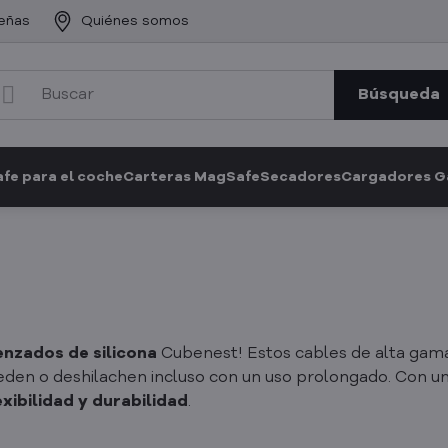
eñas
Quiénes somos
Búsqueda
fe para el coche
Carteras MagSafe
Secadores
Cargadores 
enzados de silicona
Cubenest! Estos cables de alta gam
eden o deshilachen incluso con un uso prolongado. Con u
xibilidad y durabilidad
.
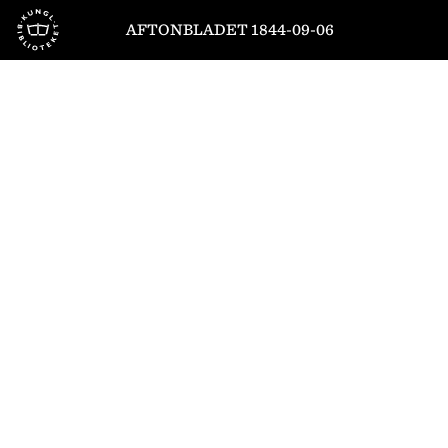
Till startsidan
AFTONBLADET 1844-09-06
1
/
4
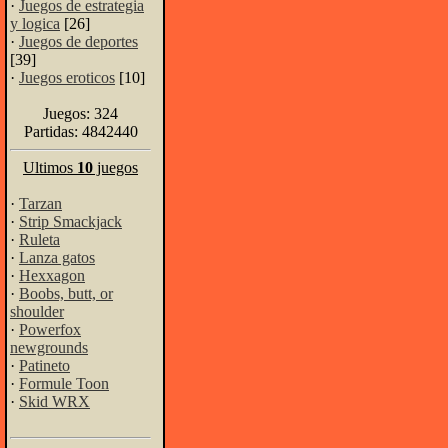
·
Juegos de estrategia
y logica
[26]
·
Juegos de deportes
[39]
·
Juegos eroticos
[10]
Juegos: 324
Partidas: 4842440
Ultimos
10
juegos
·
Tarzan
·
Strip Smackjack
·
Ruleta
·
Lanza gatos
·
Hexxagon
·
Boobs, butt, or
shoulder
·
Powerfox
newgrounds
·
Patineto
·
Formule Toon
·
Skid WRX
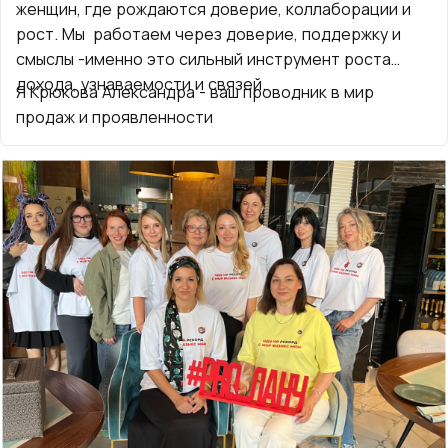
женщин, где рождаются доверие, коллаборации и
рост. Мы работаем через доверие, поддержку и
смыслы -именно это сильный инструмент роста
дохода, узнаваемости и связей.
Я Крюкова Александра - ваш проводник в мир
продаж и проявленности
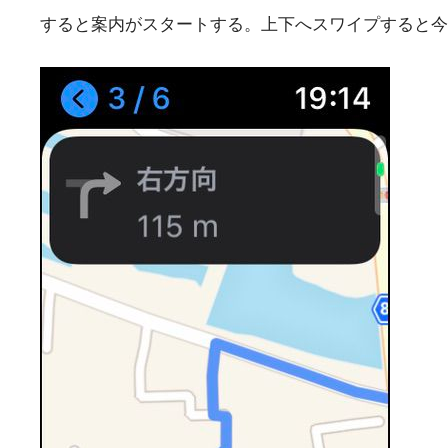
すると案内がスタートする。上下へスワイプすると今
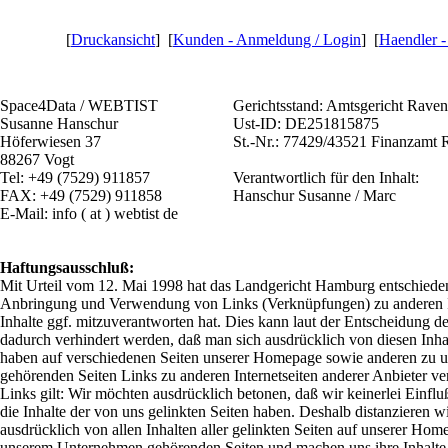
[
Druckansicht
] [
Kunden - Anmeldung / Login
] [
Haendler 
Space4Data / WEBTIST
Gerichtsstand: Amtsgericht Rave
Susanne Hanschur
Ust-ID: DE251815875
Höferwiesen 37
St.-Nr.: 77429/43521 Finanzamt 
88267 Vogt
Tel: +49 (7529) 911857
Verantwortlich für den Inhalt:
FAX: +49 (7529) 911858
Hanschur Susanne / Marc
E-Mail: info ( at ) webtist de
Haftungsausschluß:
Mit Urteil vom 12. Mai 1998 hat das Landgericht Hamburg entschiede
Anbringung und Verwendung von Links (Verknüpfungen) zu anderen In
Inhalte ggf. mitzuverantworten hat. Dies kann laut der Entscheidung d
dadurch verhindert werden, daß man sich ausdrücklich von diesen Inhal
haben auf verschiedenen Seiten unserer Homepage sowie anderen zu
gehörenden Seiten Links zu anderen Internetseiten anderer Anbieter ver
Links gilt: Wir möchten ausdrücklich betonen, daß wir keinerlei Einflu
die Inhalte der von uns gelinkten Seiten haben. Deshalb distanzieren wi
ausdrücklich von allen Inhalten aller gelinkten Seiten auf unserer Hom
unserem Unternehmen gehörenden Seiten und machen uns ihre Inhalte 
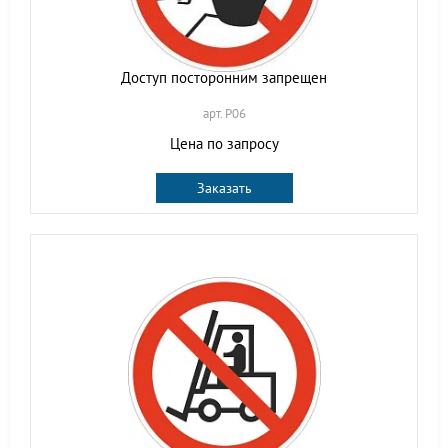
Доступ посторонним запрещен
арт. P06
Цена по запросу
Заказать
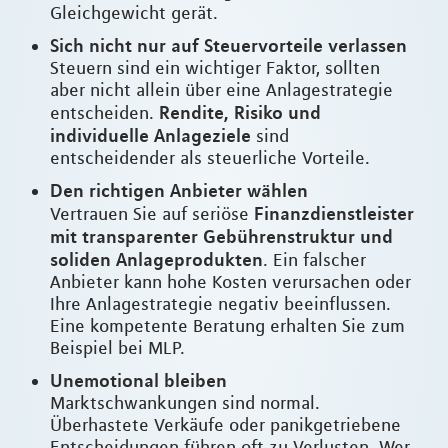
Gleichgewicht gerät.
Sich nicht nur auf Steuervorteile verlassen
Steuern sind ein wichtiger Faktor, sollten
aber nicht allein über eine Anlagestrategie
Rendite, Risiko und
entscheiden.
individuelle Anlageziele
sind
entscheidender als steuerliche Vorteile.
Den richtigen Anbieter wählen
Finanzdienstleister
Vertrauen Sie auf seriöse
mit transparenter Gebührenstruktur und
soliden Anlageprodukten
. Ein falscher
Anbieter kann hohe Kosten verursachen oder
Ihre Anlagestrategie negativ beeinflussen.
Eine kompetente Beratung erhalten Sie zum
Beispiel bei MLP.
Unemotional bleiben
Marktschwankungen sind normal.
Überhastete Verkäufe oder panikgetriebene
Entscheidungen führen oft zu Verlusten. Wer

> **DESCRIPTION OF THE TASK**
Copy exactly, please, the lines that run from the line holding "ausdrücklich von allen" through the closing line of the material above, omitting every picture.

> **YOUR SOLUTION**
ausdrücklich von allen Inhalten aller gelinkten Seiten auf unserer Hom
unserem Unternehmen gehörenden Seiten und machen uns ihre Inhalte 
Доступ посторонним запрещен
арт. P06
Цена по запросу
Заказать
Gleichgewicht gerät.
Sich nicht nur auf Steuervorteile verlassen
Steuern sind ein wichtiger Faktor, sollten
aber nicht allein über eine Anlagestrategie
Rendite, Risiko und
entscheiden.
individuelle Anlageziele
sind
entscheidender als steuerliche Vorteile.
Den richtigen Anbieter wählen
Finanzdienstleister
Vertrauen Sie auf seriöse
mit transparenter Gebührenstruktur und
soliden Anlageprodukten
. Ein falscher
Anbieter kann hohe Kosten verursachen oder
Ihre Anlagestrategie negativ beeinflussen.
Eine kompetente Beratung erhalten Sie zum
Beispiel bei MLP.
Unemotional bleiben
Marktschwankungen sind normal.
Überhastete Verkäufe oder panikgetriebene
Entscheidungen führen oft zu Verlusten. Wer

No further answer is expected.